Lozan Antlaşması, I. Dünya Savaşı'nı sona erdiren son antlaşmadır. Lozan Antlaşması 143 madde
içermektedir. Ana içeriği ve önemi aşağıda sıralanmıştır;
*Lozan Konferansı Musul meselesini askıda bırakmıştı. Eski Osmanlı vilayeti olan Musul’un Türkiye'ye
veya Irak'taki İngiliz mandasının sınırları içine dahil edilmesi konusu karara bağlanmamıştı.
*Lozan Konferansı’nda Türk-Irak sınırı görüşülürken Türkiye, Musul halkının çoğunluğunu Türklerin
oluşturduğu ve Misakı Millî sınırları içinde bulunduğunu ileri sürerek bölgenin kendisine verilmesini
istedi. İngiltere’in bölgeyi istemesinin nedeni, zengin petrol yataklarına sahip olmasıydı.
• İlk olarak Musul, Birinci Dünya Savaşı'nın sonunda Osmanlı kontrolü altındaydı ve ardından
İngiliz kuvvetleri tarafından işgal edilmesi, 1918 Mondros (Mudros) Mütarekesi'nin açık bir
ihlaliydi.
• İkincisi, Türkiye'nin Musul iddiası, Türk Kurtuluş Savaşı'nın hedeflerini tanımlayan Misak-ı
Milli'de kutsal kabul ediliyordu. Musul bölgesinin değerli petrol kaynaklarına sahip olması,
konuyu daha da öne çıkardı.
*Türkiye nüfus açısından, siyasi, tarihi ve coğrafi nedenlere dayalı olarak Musul’un kendisine
bırakılmasını haklı gerekçelerle öne sürdü.

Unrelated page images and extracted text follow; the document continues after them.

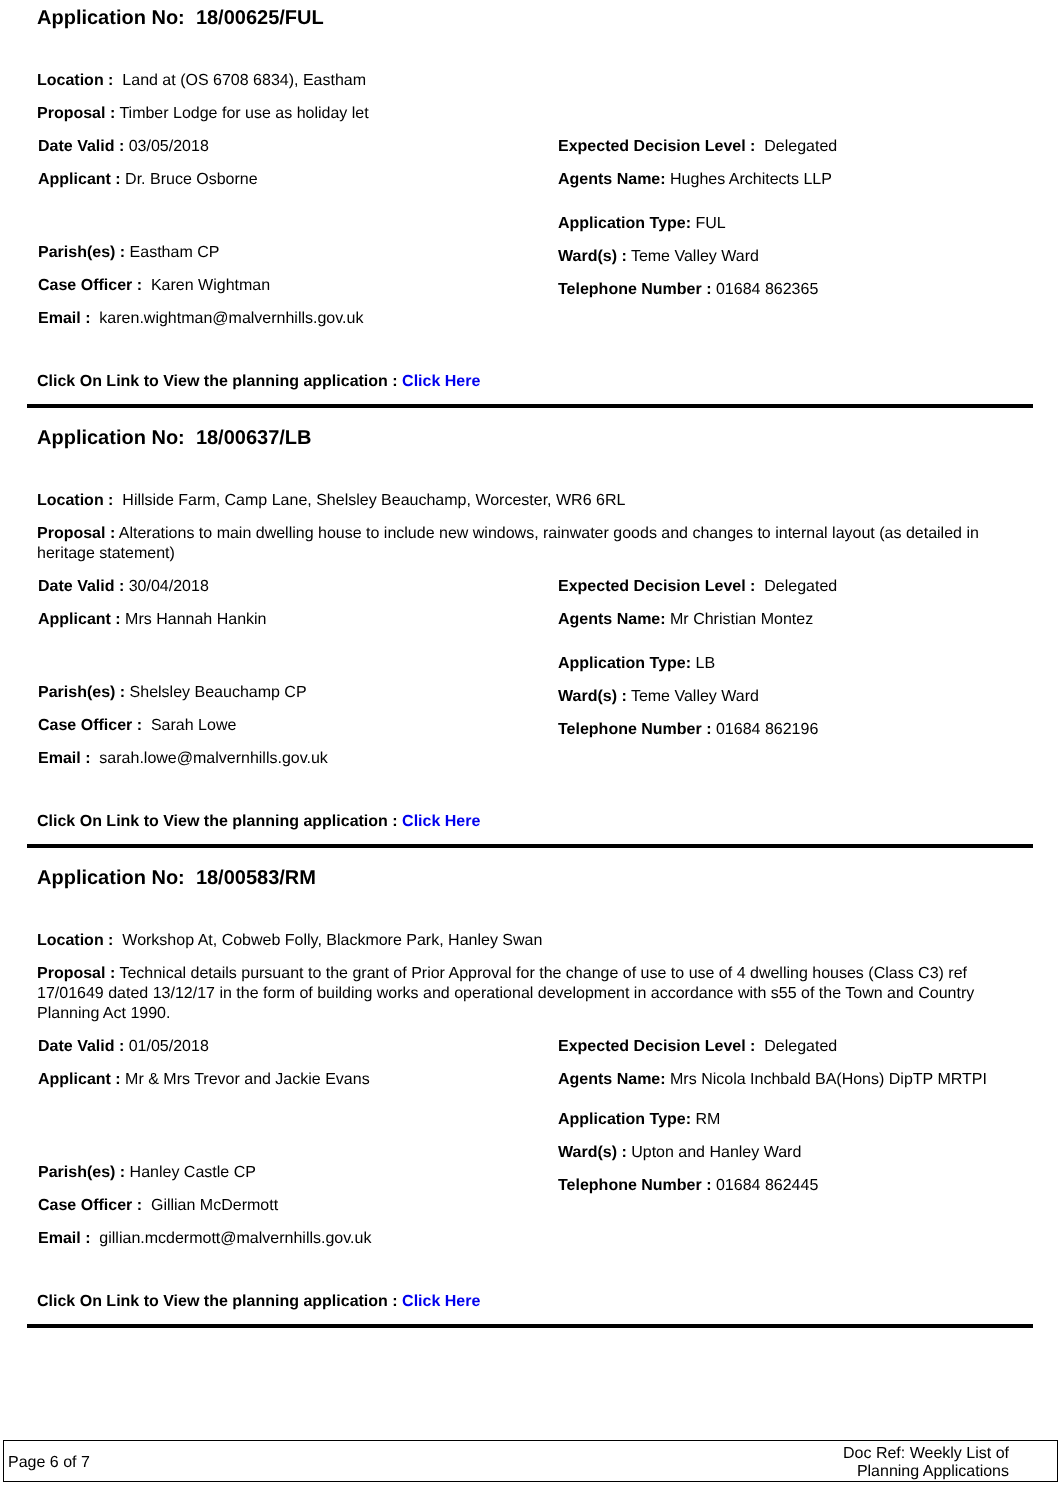Application No: 18/00625/FUL
Location : Land at (OS 6708 6834), Eastham
Proposal : Timber Lodge for use as holiday let
Date Valid : 03/05/2018
Applicant : Dr. Bruce Osborne
Parish(es) : Eastham CP
Case Officer : Karen Wightman
Email : karen.wightman@malvernhills.gov.uk
Expected Decision Level : Delegated
Agents Name: Hughes Architects LLP
Application Type: FUL
Ward(s) : Teme Valley Ward
Telephone Number : 01684 862365
Click On Link to View the planning application : Click Here
Application No: 18/00637/LB
Location : Hillside Farm, Camp Lane, Shelsley Beauchamp, Worcester, WR6 6RL
Proposal : Alterations to main dwelling house to include new windows, rainwater goods and changes to internal layout (as detailed in heritage statement)
Date Valid : 30/04/2018
Applicant : Mrs Hannah Hankin
Parish(es) : Shelsley Beauchamp CP
Case Officer : Sarah Lowe
Email : sarah.lowe@malvernhills.gov.uk
Expected Decision Level : Delegated
Agents Name: Mr Christian Montez
Application Type: LB
Ward(s) : Teme Valley Ward
Telephone Number : 01684 862196
Click On Link to View the planning application : Click Here
Application No: 18/00583/RM
Location : Workshop At, Cobweb Folly, Blackmore Park, Hanley Swan
Proposal : Technical details pursuant to the grant of Prior Approval for the change of use to use of 4 dwelling houses (Class C3) ref 17/01649 dated 13/12/17 in the form of building works and operational development in accordance with s55 of the Town and Country Planning Act 1990.
Date Valid : 01/05/2018
Applicant : Mr & Mrs Trevor and Jackie Evans
Parish(es) : Hanley Castle CP
Case Officer : Gillian McDermott
Email : gillian.mcdermott@malvernhills.gov.uk
Expected Decision Level : Delegated
Agents Name: Mrs Nicola Inchbald BA(Hons) DipTP MRTPI
Application Type: RM
Ward(s) : Upton and Hanley Ward
Telephone Number : 01684 862445
Click On Link to View the planning application : Click Here
Page 6 of 7 Doc Ref: Weekly List of
Planning Applications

*Belirtilen süre içinde iki Hükümet arasında anlaşma sağlanamazsa, anlaşmazlık Milletler Cemiyeti
Konseyine götürülecektir.
*Lozan Antlaşması uyarınca Türk ve İngiliz delegeleri arasında 19 Mayıs 1924'te İstanbul'da başlayan
görüşmeler, 9 Haziran 1924'e kadar sürdü, ancak kesin bir sonuca ulaşamadı.
*16 Aralık 1925'te Milletler Cemiyeti Konseyi, Musul'un İngiliz mandası Irak sınırları içinde kalması
gerektiğine karar verdi. Başlangıçta Türk hükümeti kararı kabul etmediğini açıkladı, ancak 1926'nın
başlarında Musul meselesindeki gerilimin büyük bir kısmı ortadan kalktı. Haziran 1926'da Türkiye,
Musul üzerindeki iddiasından resmen vazgeçti.
*Şeyh Sait isyanının çıkmasında Musul’u Türkiye’ye vermek istemeyen İngilizlerin isyancıları
destekleyerek bölgede bir Kürt meselesi çıkarmak istemelerinin de payı vardır. Böylece İngilizler, Türk
Hükümeti’ni zayıflatarak Musul meselesini kendi lehine çözümlemek istemişlerdir. Bu nedenlerle
Türkiye, Musul konusunda Misak-ı Millî sınırlarından taviz vererek geri adım atmak zorunda kalmıştır.
*5 Haziran 1926 tarihinde Türkiye, İngiltere ve Irak arasında bölgenin geleceği ile ilgili olarak
Ankara’da bir antlaşma imzalandı.
*Bu antlaşma ile Musul, İngiliz mandası altındaki Irak’a bırakıldı. Buna karşılıklı Türkiye, Musul
petrollerinden 25 yıl süre ile % 10 pay alacaktı. Türkiye, yapılan yeni bir düzenleme ile bu paydan
500.000 İngiliz Lirası karşılığında vazgeçmişti.